*** Supplied data Section Begins ***

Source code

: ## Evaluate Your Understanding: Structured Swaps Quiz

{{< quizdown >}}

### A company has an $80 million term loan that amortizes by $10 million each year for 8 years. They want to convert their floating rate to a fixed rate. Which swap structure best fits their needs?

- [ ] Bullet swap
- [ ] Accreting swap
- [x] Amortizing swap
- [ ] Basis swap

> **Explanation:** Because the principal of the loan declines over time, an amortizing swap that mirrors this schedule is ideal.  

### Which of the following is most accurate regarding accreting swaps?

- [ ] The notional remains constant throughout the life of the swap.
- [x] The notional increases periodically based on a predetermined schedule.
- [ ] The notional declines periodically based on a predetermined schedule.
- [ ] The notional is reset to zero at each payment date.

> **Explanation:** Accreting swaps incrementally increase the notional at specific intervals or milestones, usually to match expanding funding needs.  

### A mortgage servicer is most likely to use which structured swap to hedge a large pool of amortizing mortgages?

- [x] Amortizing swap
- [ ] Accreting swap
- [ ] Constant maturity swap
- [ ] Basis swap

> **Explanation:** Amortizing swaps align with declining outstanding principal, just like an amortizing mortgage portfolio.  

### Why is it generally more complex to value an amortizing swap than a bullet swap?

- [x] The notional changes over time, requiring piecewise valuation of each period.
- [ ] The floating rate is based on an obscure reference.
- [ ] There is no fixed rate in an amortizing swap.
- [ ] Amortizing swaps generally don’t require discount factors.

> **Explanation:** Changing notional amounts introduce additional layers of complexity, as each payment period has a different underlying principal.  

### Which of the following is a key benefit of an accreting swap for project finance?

*** Supplied data Section Ends ***

Work order: Write out again, exactly, the line containing "- [ ] Amortizing" and every later line of the records. Omit the rest.

Worked solution:
- [ ] Amortizing swaps generally don’t require discount factors.

> **Explanation:** Changing notional amounts introduce additional layers of complexity, as each payment period has a different underlying principal.  

### Which of the following is a key benefit of an accreting swap for project finance?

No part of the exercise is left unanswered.